There are a lot of fantastic recipes you can find on the web or in cookbooks if you need some inspiration for your camp kitchen. While many of these recipes are delicious and come out great, sometimes they are coming from people who haven’t spent too much time on the trail themselves. Wouldn’t it be great to try some food by people who live their entire life in the outdoors? Try these amazing recipes created by people who know what it’s like being in the wilderness.
1. Plov With Fruit and Nuts
This is a Siberian dish that will be a good change from the typical cereals and granola you’re used to having on a hike.
- 1.5 liters of water
- 450 grams of rice
- 50 grams each of walnuts and hazelnuts
- 100 grams of candied fruit
- 75 grams of white raisins
- 100 grams of sunflower oil
- Salt and sugar
Heat the sunflower oil, then remove it from the heat. Add the nuts and fruit. Mix well until oil cools down. When the nuts and fruit are well mixed, separate the entire mixture, keeping the oil in the pot. Pour in the rice with the water. Let it boil, then simmer the rice for 20 minutes. When it’s finished, add the sugar and salt, and let the rice steam by wrapping the pot, covered, in a sleeping bag. When it’s ready, add the nut and fruit mixture and the raisins. Mix it all together well and sprinkle some cinnamon on top.
2. Geda With Tomato and Egg
The Mongols are one of the last true nomadic people on Earth, and even though most of their yurts have satellites, they still have recipes to make cooking on the go easy. Try this one on your next camping trip.
- 2 cups of flour
- 2 tomatoes
- 3 eggs
- A little cooking oil and water
Cut the tomatoes into bite-sized chunks and fry them in a pan with oil. In a pot, add flour and water. Boil the water and flour, then add it to the tomatoes.
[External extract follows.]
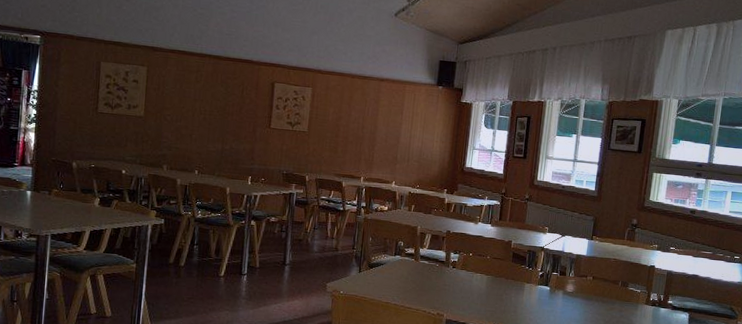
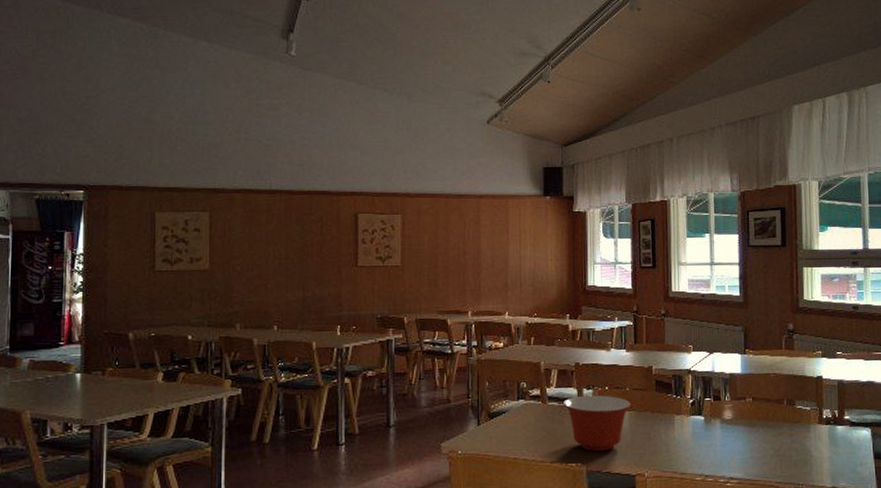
mixing bowl: none [433,258,490,306] -> present [564,395,631,451]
Mix with chopsticks. Meanwhile, beat the eggs. After ten minutes, add the eggs, and keep mixing it all together. Now you got yourself a tasty and simple Mongolian stew!
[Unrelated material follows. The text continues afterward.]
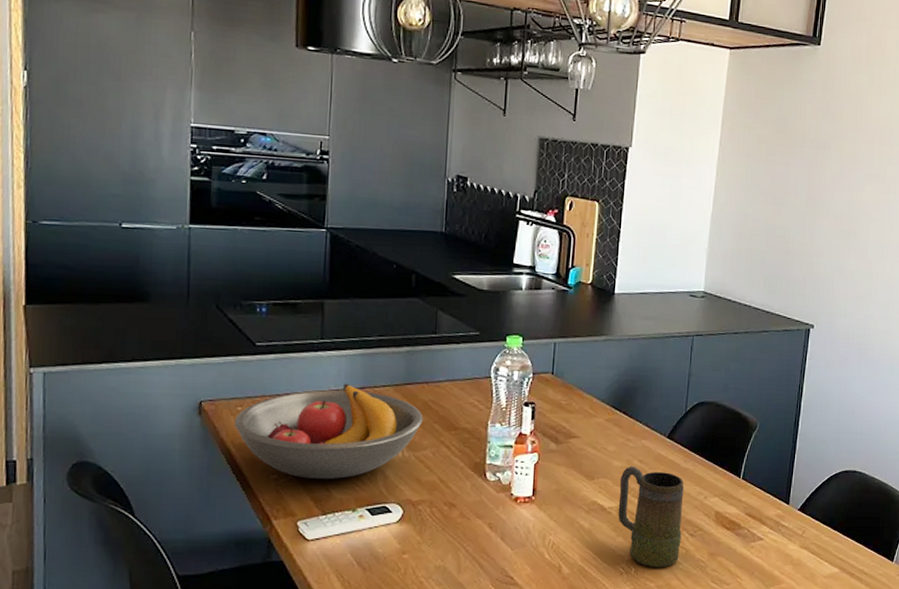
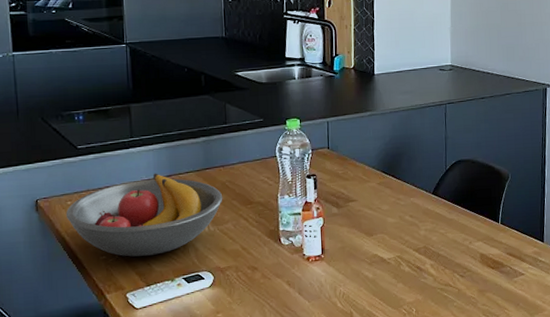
mug: present [618,466,684,568] -> none [395,221,453,307]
Shakshuka today is a favorite in Israel and Arabic countries. Though it’s not certain exactly how it originated, it might be safe to assume that some of the Bedouin tribes in the area resorted to this delicious meal.
- ½ a medium onion
- 1 clove of garlic
- Diced green and red pepper
- 4 cups diced tomatoes
- 2 tbsp of tomato paste
- Spices: Cayenne pepper, chili powder, cumin, paprika, sugar, salt and pepper
- 5-6 eggs
- Some chopped parsley to throw on top
Saute onions in olive oil. Add garlic, then wait until the onions are soft. Add peppers and stir. After a few minutes, add tomatoes and tomato paste, and throw the spices on top. Let it all simmer, well mixed, for about 6 minutes. Crack the eggs inside, cover, and let them cook. (Do not mix the eggs.) Garnish with parsley, and eat with slices of bread. Yum!
4. Pemmican Cakes
The aboriginal people of North America are now known as the First Nations tribes in Canada. Though, merely labeling these groups as such is quite controversial. Though a lot has changed since the Europeans came in, this recipe has long been an important one. It will no doubt be a great addition to your campsite.
- 2 cups of dates
- 3 cups of powdered jerky
- 2 cups of raisins
- 2 cups of nuts
Grind all the ingredients together, except for the honey. Instead, add a little honey little by little, mix, then add more. Repeat until the honey binds the other ingredients together. Pour into a pan, or cut directly into bars. Refrigerate until hard, then bring with you on the trail. A wonderful summer snack!
5. Forest Pancakes
This is another Siberian recipe that’s great for breakfast around the campfire. It takes a little longer to make, but you can wake up early and prepare the dough, go on a small hike, then come back, and be ready to cook.
- 10-12 tbsp of flour
- 2 tbsp of powdered milk with a pinch of salt
- Baking powder: ¼ tsp of baking soda and ⅛ Tsp of citrus acid
- A little sugar and vanilla if you like it sweet
- Add some nuts or raisins for taste
Mix all the ingredients together until it has a gooey consistency, then fry in a pan with some butter. Easy, delicious, and also perfect for a rainy summer day!
There are so many recipes you can cook on a camping trip, found on websites and in cookbooks galore. But why not take a few tips from people who are expert at being outside? These recipes have lasted them for hundreds of years, surely they’ll be good for you, too!